Excerpted passage.
☆ ☆ ☆ ☆

The docstring is the multiline string just after the function definition that contains relevant information about the function for the end user. It can be accessed with the function attribute __doc__.

We can define a function into a function. This is shown in the next example, that computes the body mass index used as an example when we explained conditionals

def bmi_range(weight, height):
    '''
    Body mass index

    Input: 
	weight (kg)
	height (m)
    '''
    def bmi_val(weight, height):
	return weight/height**2
    #
    bmi_value = bmi_val(weight, height)
    #
    if bmi_value < 15:
	bmi_r = "Very severely underweight"
    elif bmi_value < 16:
	bmi_r = "Severely underweight"
    elif bmi_value < 18.5:
	bmi_r = "Underweight"
    elif bmi_value < 25:
	bmi_r = "Normal(healthy weight)"
    elif bmi_value < 30:
	bmi_r = "Overweight"
    elif bmi_value < 35:
	bmi_r = "Obese Class I (Moderately obese)"
    elif bmi_value < 40:
	bmi_r = "Obese Class II (Severely obese)"
    else:
	bmi_r = "Obese Class III (Very severely obese)"
    #
    return bmi_r
## 
bmi_range(70,1.80)

We can also use functions to benchmark loops versus list comprehensions. We define two functions to compute the square value of the first N and benchmark them using the magic function %timeit.

def f_loop(number):
    twice = []
    for num in range(number):
	twice.append(num*2)
    return twice
####
# loop
%timeit f_loop(10000)

# list comprehension
%timeit [num*2 for num in range(10000)]

It should be noticed that the use of range and np.arange is not equivalent. The first provides an iterator while the second array provides the full array, with an extra burden for the system. Notice the difference with

def f_loop_arange(number):
    import numpy as np
    twice = []
    for num in np.arange(number):
	twice.append(num*2)
    return twice
####

%timeit f_loop_arange(10000)

Of course, the vectorized calculation with Numpy is way faster than the previous two

%timeit np.arange(10000)*2

We can define these functions in an external file and read the file from the notebook using the magic function %run.

☆ ☆ ☆ ☆

Given material.
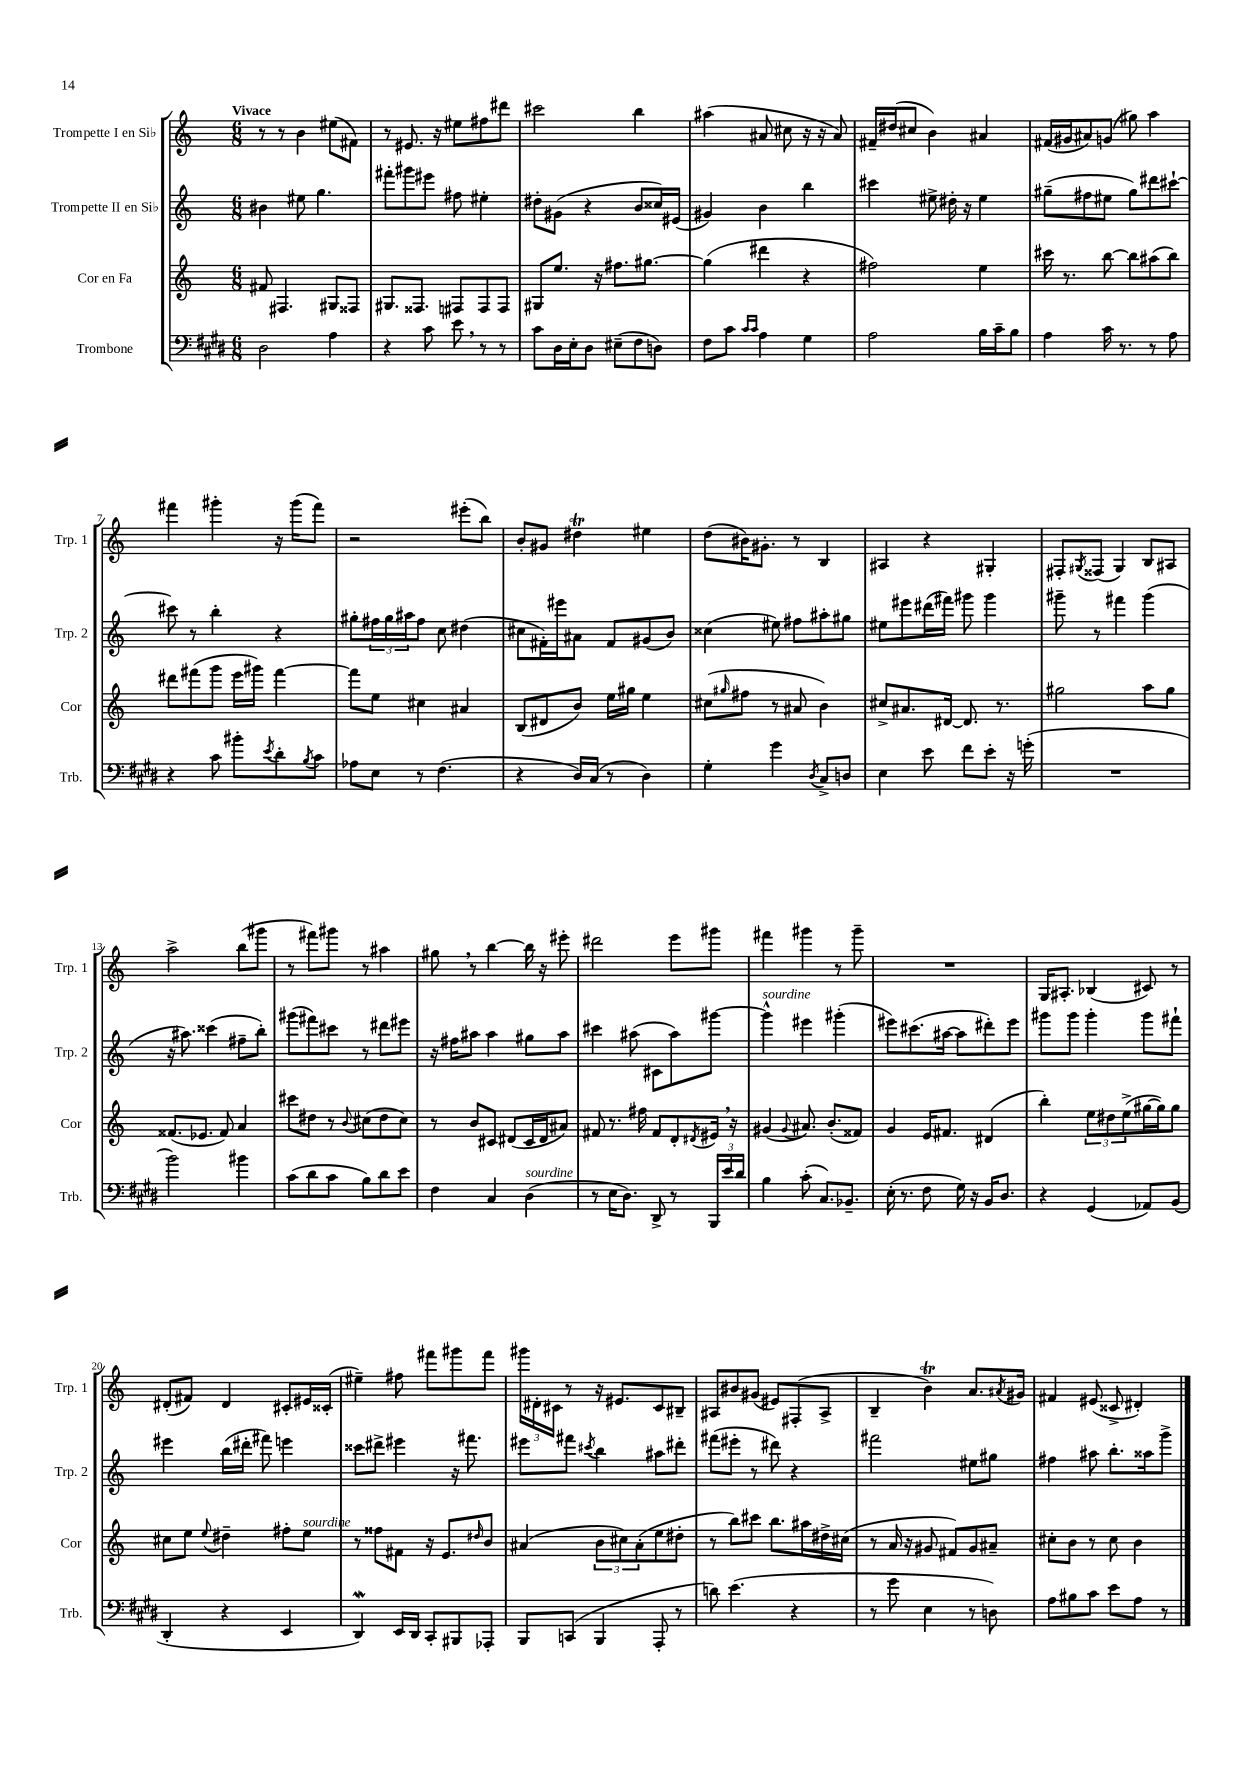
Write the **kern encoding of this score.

☆ ☆ ☆ ☆

Written task. Could you write what comes next in the passage on Python functions, picking up after its final sentence?

Written reply.
In a function there can be multiple arguments as well as multiple return statements (only one of them will be effective in a given invocation). There may also be no explicit return, which makes the function returns None.

Positional and keyword arguments

With regard to arguments, there are two argument types: positional and keyword arguments. Both can be found in the following example where we define a function that computes the saturation vapor pressure of water vapor over liquid water or ice for a given temperature.

def Magnus(Temp, ice = False):
    '''Function to to compute the saturation vapor pressure E(T) in hPa units 
    for water vapor on liquid water or ice according to Magnus formula. 

    Ref. Alduchov and Eskridge, J. Appl. Met. 35 (1996) 601

    Arguments:

    Temp :: Temperature expressed in degrees Celsius.
    ice  :: If True compute E(T) over ice.


    Example:

    Magnus(35.0)
    56.17569318925043    
    '''
    #
    import numpy as np
    #
    # AERKi and AERK parameters
    (A, B, C) = (22.587, 273.86, 6.1121) if ice else (17.625, 243.04, 6.1094)
    #
    E_value = C*np.exp((A*Temp)/(B+Temp))
    #
    return E_value

The Temp argument is a positional one and the ice argument is of keyword type. Keyword type arguments always follow positional ones and they are not mandatory. Whenever they are not provided, the default value is assumed and their order is not relevant. Positional arguments can also have keywords added in their invocation to increase code readability.

print(Magnus(35))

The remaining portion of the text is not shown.